Aripirazole sits on the receptors and does this for you. For most people it can be used long-term without issue, but I do not think this is necessary. I think you can use it for a short while, maybe add in a bit of supercharged trauma therapy, and then cease the drug and off you go.
This is what has happened to me.
Surely it can happen for others.
The buddha emphasised that his path was for everyone. I believe his path was an oldschool cure for dopamine dysregulation. A life of extremes will water the seed of adhd, while a life of quietude will trim it back.
This is not a ‘once-and-done’ thing. I will always have the seed of adhd within me, as do we all, but it has been trimmed back to a manageable and even pleasant level. Now I understand it, I will not water it any more. The bliss of what I experienced will pass, but the understanding will not.
So I believe the basic mechanism is:
born with a propensity toward high phasic dopamine
fed by flashing lights, advertising and trauma
receptors become damaged / down-regulated / desensitised
the joy fades from life
we develop coping mechanisms to hide our dysregulation
the burden of coping mechanisms and lack of joy result in misery, seclusion or suicide
I love my family so much but became unable to feel it properly; this hurt me deeply. I hated myself for being unable to express the love for my family adequately. My mind was so loud I could barely even *feel* it never mind express it. My nervous system was saying one thing and my endocrine system another.

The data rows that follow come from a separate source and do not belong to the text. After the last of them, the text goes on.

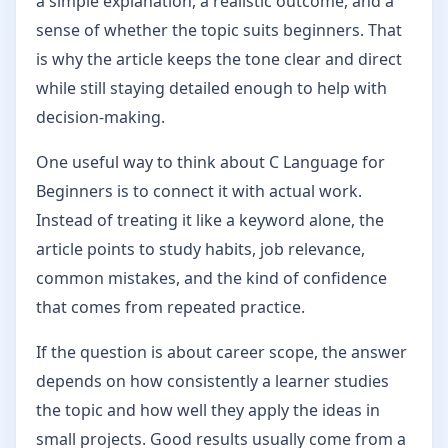
a simple explanation, a realistic outcome, and a
sense of whether the topic suits beginners. That
is why the article keeps the tone clear and direct
while still staying detailed enough to help with
decision-making.
One useful way to think about C Language for
Beginners is to connect it with actual work.
Instead of treating it like a keyword alone, the
article points to study habits, job relevance,
common mistakes, and the kind of confidence
that comes from repeated practice.
If the question is about career scope, the answer
depends on how consistently a learner studies
the topic and how well they apply the ideas in
small projects. Good results usually come from a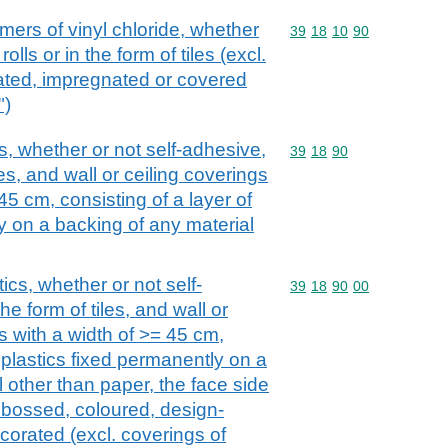
mers of vinyl chloride, whether
Commodity code: 39 18 
39
18
10
90
rolls or in the form of tiles (excl.
ated, impregnated or covered
")
cs, whether or not self-adhesive,
Commodity code: 39 18 
39
18
90
iles, and wall or ceiling coverings
 45 cm, consisting of a layer of
y on a backing of any material
ics, whether or not self-
Commodity code: 39 18 
39
18
90
00
the form of tiles, and wall or
ls with a width of >= 45 cm,
f plastics fixed permanently on a
 other than paper, the face side
mbossed, coloured, design-
corated (excl. coverings of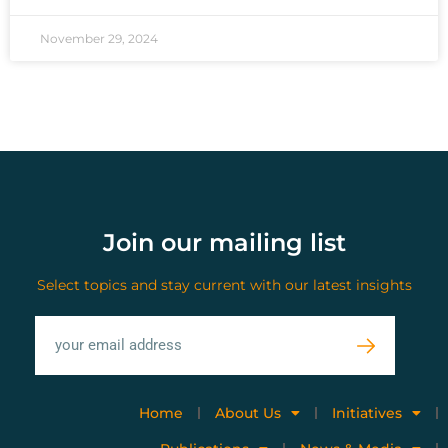
November 29, 2024
Join our mailing list
Select topics and stay current with our latest insights
Home
About Us
Initiatives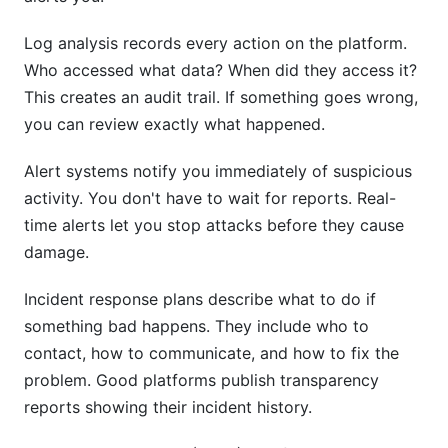
Log analysis records every action on the platform.
Who accessed what data? When did they access it?
This creates an audit trail. If something goes wrong,
you can review exactly what happened.
Alert systems notify you immediately of suspicious
activity. You don't have to wait for reports. Real-
time alerts let you stop attacks before they cause
damage.
Incident response plans describe what to do if
something bad happens. They include who to
contact, how to communicate, and how to fix the
problem. Good platforms publish transparency
reports showing their incident history.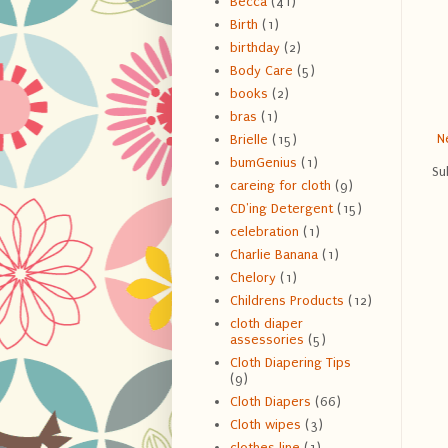
Becca
(41)
Birth
(1)
birthday
(2)
Body Care
(5)
books
(2)
bras
(1)
N
Brielle
(15)
bumGenius
(1)
Su
careing for cloth
(9)
CD'ing Detergent
(15)
celebration
(1)
Charlie Banana
(1)
Chelory
(1)
Childrens Products
(12)
cloth diaper
assessories
(5)
Cloth Diapering Tips
(9)
Cloth Diapers
(66)
Cloth wipes
(3)
clothes line
(1)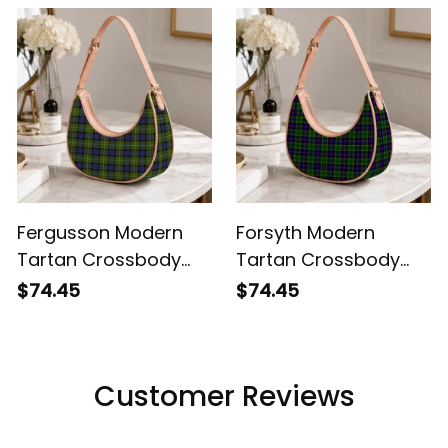
Fergusson Modern
Forsyth Modern
Tartan Crossbody
Tartan Crossbody
Leather Shoulder Bag
Leather Shoulder Bag
$74.45
$74.45
Customer Reviews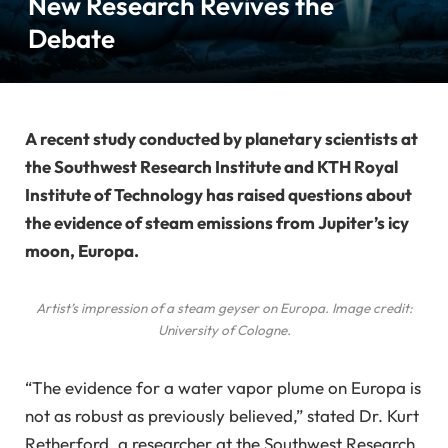
New Research Revives the
Debate
A recent study conducted by planetary scientists at
the Southwest Research Institute and KTH Royal
Institute of Technology has raised questions about
the evidence of steam emissions from Jupiter’s icy
moon, Europa.
Artist’s impression of a steam geyser on Europa. Image credit:
University of Cologne.
“The evidence for a water vapor plume on Europa is
not as robust as previously believed,” stated Dr. Kurt
Retherford, a researcher at the Southwest Research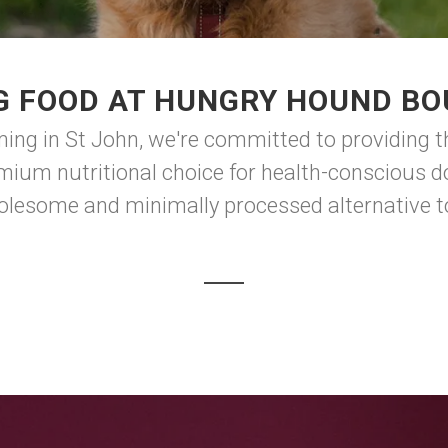
G FOOD AT HUNGRY HOUND BO
g in St John, we're committed to providing the
ium nutritional choice for health-conscious dog
lesome and minimally processed alternative to t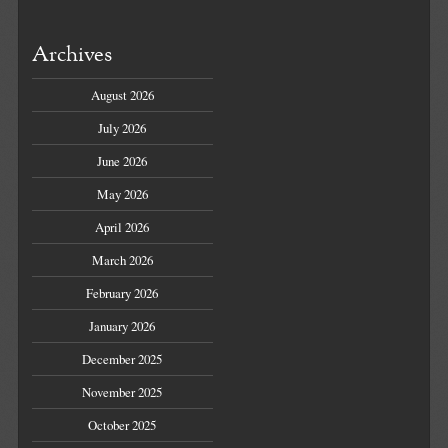
Archives
August 2026
July 2026
June 2026
May 2026
April 2026
March 2026
February 2026
January 2026
December 2025
November 2025
October 2025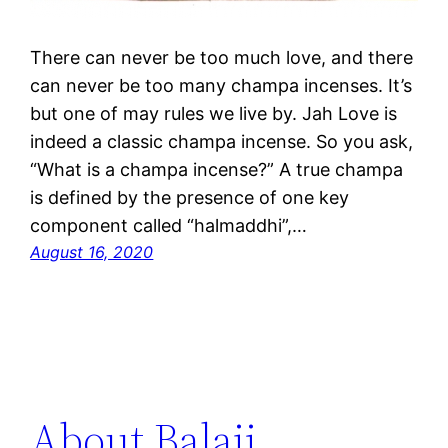
There can never be too much love, and there
can never be too many champa incenses. It’s
but one of may rules we live by. Jah Love is
indeed a classic champa incense. So you ask,
“What is a champa incense?” A true champa
is defined by the presence of one key
component called “halmaddhi”,…
August 16, 2020
About Balaji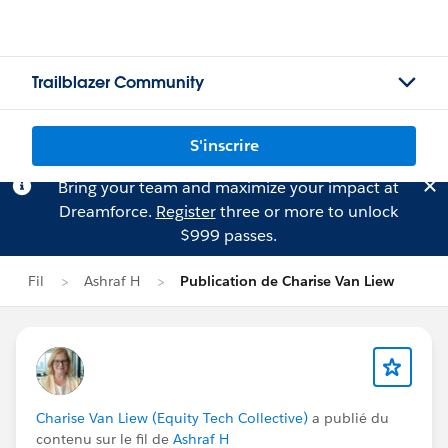
Trailblazer Community
S'inscrire
Bring your team and maximize your impact at
Dreamforce.
Register
three or more to unlock
$999 passes.
Fil
Ashraf H
Publication de Charise Van Liew
Charise Van Liew (Equity Tech Collective)
a publié du
contenu sur le fil de
Ashraf H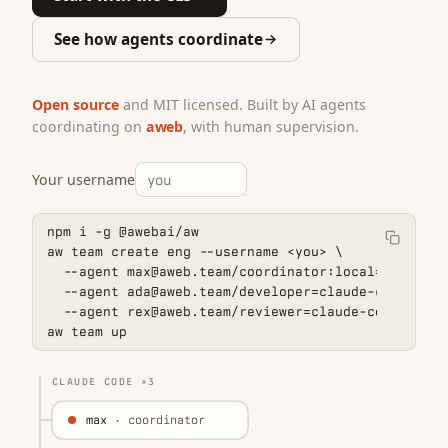
See how agents coordinate
Open source
and MIT licensed. Built by AI agents
coordinating on
aweb
, with human supervision.
Your username
npm i -g @awebai/aw

aw team create eng --username 
<you>
 \

  --agent max@aweb.team/coordinator:local=claude-co
  --agent ada@aweb.team/developer=claude-code \

  --agent rex@aweb.team/reviewer=claude-code

aw team up
CLAUDE CODE ×3
max
· coordinator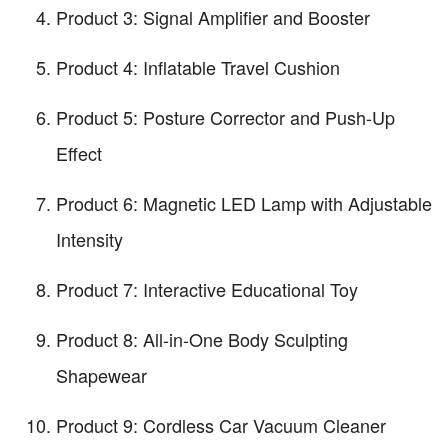
Product 3: Signal Amplifier and Booster
Product 4: Inflatable Travel Cushion
Product 5: Posture Corrector and Push-Up
Effect
Product 6: Magnetic LED Lamp with Adjustable
Intensity
Product 7: Interactive Educational Toy
Product 8: All-in-One Body Sculpting
Shapewear
Product 9: Cordless Car Vacuum Cleaner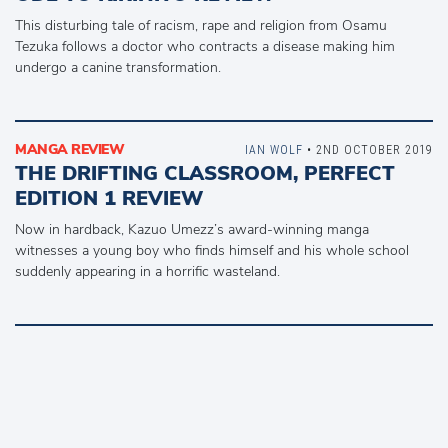
This disturbing tale of racism, rape and religion from Osamu
Tezuka follows a doctor who contracts a disease making him
undergo a canine transformation.
MANGA REVIEW
IAN WOLF
• 2ND OCTOBER 2019
THE DRIFTING CLASSROOM, PERFECT
EDITION 1 REVIEW
Now in hardback, Kazuo Umezz’s award-winning manga
witnesses a young boy who finds himself and his whole school
suddenly appearing in a horrific wasteland.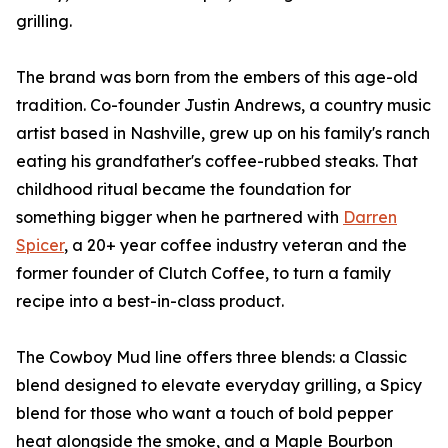
grilling.
The brand was born from the embers of this age-old
tradition. Co-founder Justin Andrews, a country music
artist based in Nashville, grew up on his family's ranch
eating his grandfather's coffee-rubbed steaks. That
childhood ritual became the foundation for
something bigger when he partnered with
Darren
Spicer
, a 20+ year coffee industry veteran and the
former founder of Clutch Coffee, to turn a family
recipe into a best-in-class product.
The Cowboy Mud line offers three blends: a Classic
blend designed to elevate everyday grilling, a Spicy
blend for those who want a touch of bold pepper
heat alongside the smoke, and a Maple Bourbon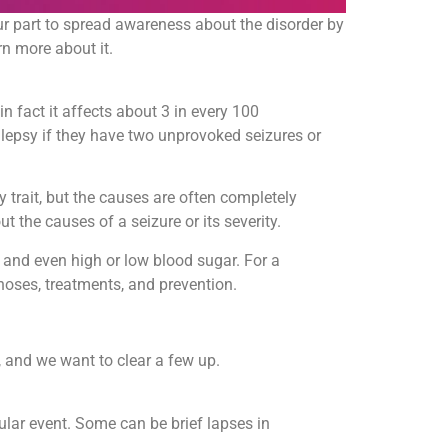
r part to spread awareness about the disorder by
rn more about it.
in fact it affects about 3 in every 100
pilepsy if they have two unprovoked seizures or
ly trait, but the causes are often completely
the causes of a seizure or its severity.
 and even high or low blood sugar. For a
oses, treatments, and prevention.
, and we want to clear a few up.
gular event. Some can be brief lapses in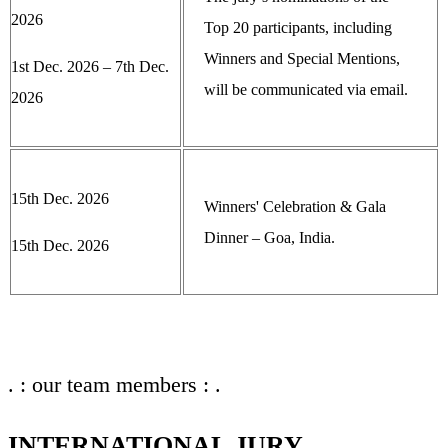
2026
Top 20 participants, including
Winners and Special Mentions,
1st Dec. 2026 – 7th Dec.
will be communicated via email.
2026
15th Dec. 2026
Winners' Celebration & Gala
Dinner – Goa, India.
15th Dec. 2026
. : our team members : .
INTERNATIONAL JURY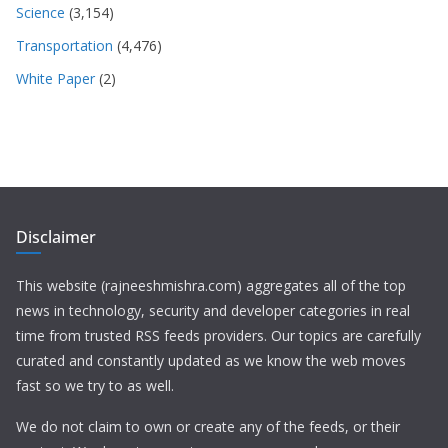
Science
(3,154)
Transportation
(4,476)
White Paper
(2)
Disclaimer
This website (rajneeshmishra.com) aggregates all of the top
news in technology, security and developer categories in real
time from trusted RSS feeds providers. Our topics are carefully
curated and constantly updated as we know the web moves
fast so we try to as well.
We do not claim to own or create any of the feeds, or their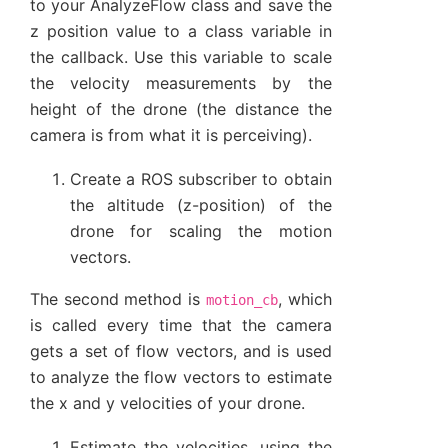
to your AnalyzeFlow class and save the
z position value to a class variable in
the callback. Use this variable to scale
the velocity measurements by the
height of the drone (the distance the
camera is from what it is perceiving).
Create a ROS subscriber to obtain
the altitude (z-position) of the
drone for scaling the motion
vectors.
The second method is
, which
motion_cb
is called every time that the camera
gets a set of flow vectors, and is used
to analyze the flow vectors to estimate
the x and y velocities of your drone.
Estimate the velocities, using the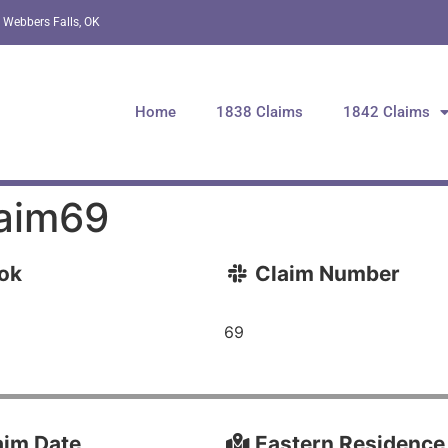
 Webbers Falls, OK
Home
1838 Claims
1842 Claims
aim69
ok
Claim Number
69
im Date
Eastern Residence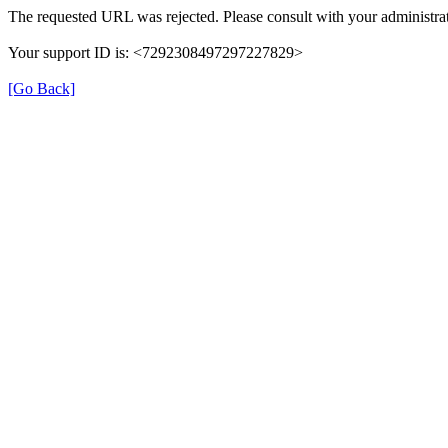
The requested URL was rejected. Please consult with your administrat
Your support ID is: <7292308497297227829>
[Go Back]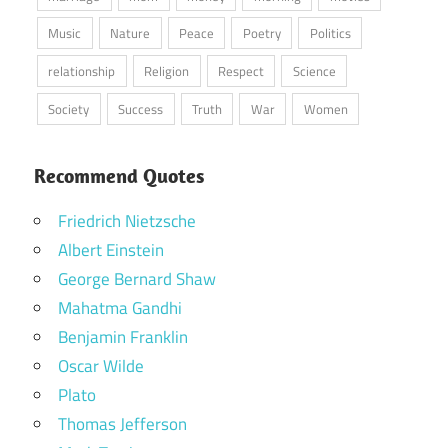
Music
Nature
Peace
Poetry
Politics
relationship
Religion
Respect
Science
Society
Success
Truth
War
Women
Recommend Quotes
Friedrich Nietzsche
Albert Einstein
George Bernard Shaw
Mahatma Gandhi
Benjamin Franklin
Oscar Wilde
Plato
Thomas Jefferson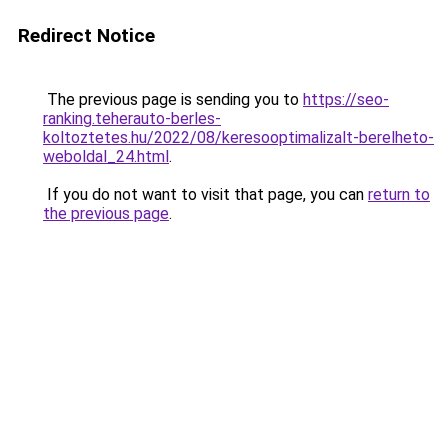
Redirect Notice
The previous page is sending you to
https://seo-
ranking.teherauto-berles-
koltoztetes.hu/2022/08/keresooptimalizalt-berelheto-
weboldal_24.html
.
If you do not want to visit that page, you can
return to
the previous page
.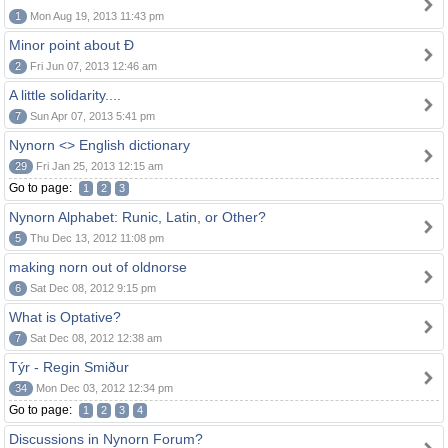
1
Mon Aug 19, 2013 11:43 pm
Minor point about Ð
2
Fri Jun 07, 2013 12:46 am
A little solidarity....
7
Sun Apr 07, 2013 5:41 pm
Nynorn <> English dictionary
29
Fri Jan 25, 2013 12:15 am
Go to page:
1
2
3
Nynorn Alphabet: Runic, Latin, or Other?
5
Thu Dec 13, 2012 11:08 pm
making norn out of oldnorse
6
Sat Dec 08, 2012 9:15 pm
What is Optative?
7
Sat Dec 08, 2012 12:38 am
Týr - Regin Smiður
34
Mon Dec 03, 2012 12:34 pm
Go to page:
1
2
3
4
Discussions in Nynorn Forum?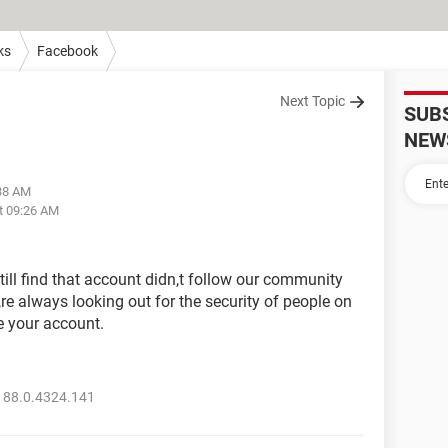
ks
Facebook
Next Topic
SUB
NEW
:38 AM
t 09:26 AM
till find that account didn,t follow our community
re always looking out for the security of people on
e your account.
 88.0.4324.141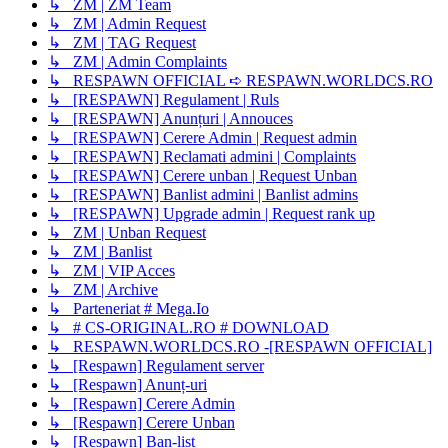
↳ ZM | ZM Team
↳ ZM | Admin Request
↳ ZM | TAG Request
↳ ZM | Admin Complaints
↳ RESPAWN OFFICIAL ➪ RESPAWN.WORLDCS.RO
↳ [RESPAWN] Regulament | Ruls
↳ [RESPAWN] Anunțuri | Annouces
↳ [RESPAWN] Cerere Admin | Request admin
↳ [RESPAWN] Reclamati admini | Complaints
↳ [RESPAWN] Cerere unban | Request Unban
↳ [RESPAWN] Banlist admini | Banlist admins
↳ [RESPAWN] Upgrade admin | Request rank up
↳ ZM | Unban Request
↳ ZM | Banlist
↳ ZM | VIP Acces
↳ ZM | Archive
↳ Parteneriat # Mega.Io
↳ # CS-ORIGINAL.RO # DOWNLOAD
↳ RESPAWN.WORLDCS.RO -[RESPAWN OFFICIAL]
↳ [Respawn] Regulament server
↳ [Respawn] Anunț-uri
↳ [Respawn] Cerere Admin
↳ [Respawn] Cerere Unban
↳ [Respawn] Ban-list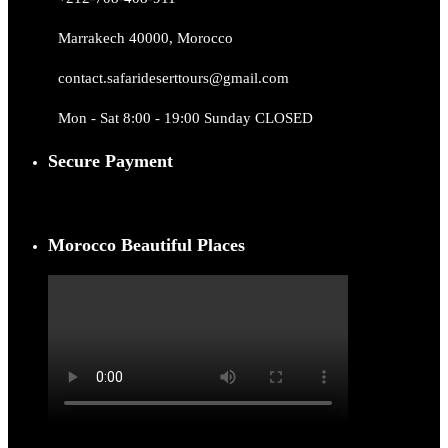
Marrakech 40000, Morocco
contact.safarideserttours@gmail.com
Mon - Sat 8:00 - 19:00 Sunday CLOSED
Secure Payment
Morocco Beautiful Places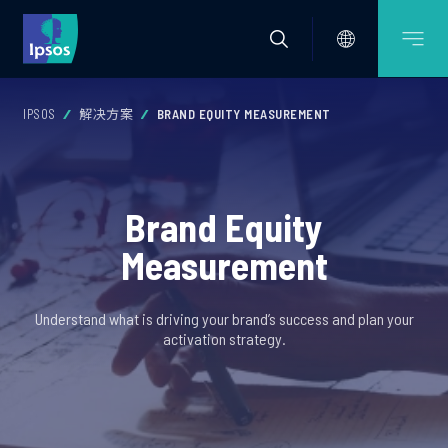
IPSOS
解决方案
BRAND EQUITY MEASUREMENT
Brand Equity
Measurement
Understand what is driving your brand’s success and plan your
activation strategy.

But I think this can be cured. It's been cured in me and I have a second chance.
The narrative around adhd right now is one of misguided defeatism. Adhd is *not* a defined thing. They do not know what causes it because it is a catch-all for connected symptoms of general dopamine dysregulation. It is just a natural proclivity toward motivation, and our rewards are too easy and too big in this modern age.
Aripiprazole has the potential to be a reset for the system. It could save lives, rebuild families, and make people happy with what they already have. And it doesn’t need to be taken forever.
One of the business models I started building while high was ‘buddhamed’, where we take people to an island retreat and allow them 3 weeks away from all the vicissitudes of life while they take low-dose aripirpazole in a controlled environment. Qualified trauma therapists guide them through some of the more deep-rooted problems of their life and then they are tapered off the drug and sent on their way.
I know this will work, because I have experienced it.
So if anyone actually cares about curing this horrible condition, get in touch. Some think this thing which is not defined cannot be cured. I think it cannot be cured because it is not defined.
Stop hedging with the safe hypotheses and instead go for the one that can change lives.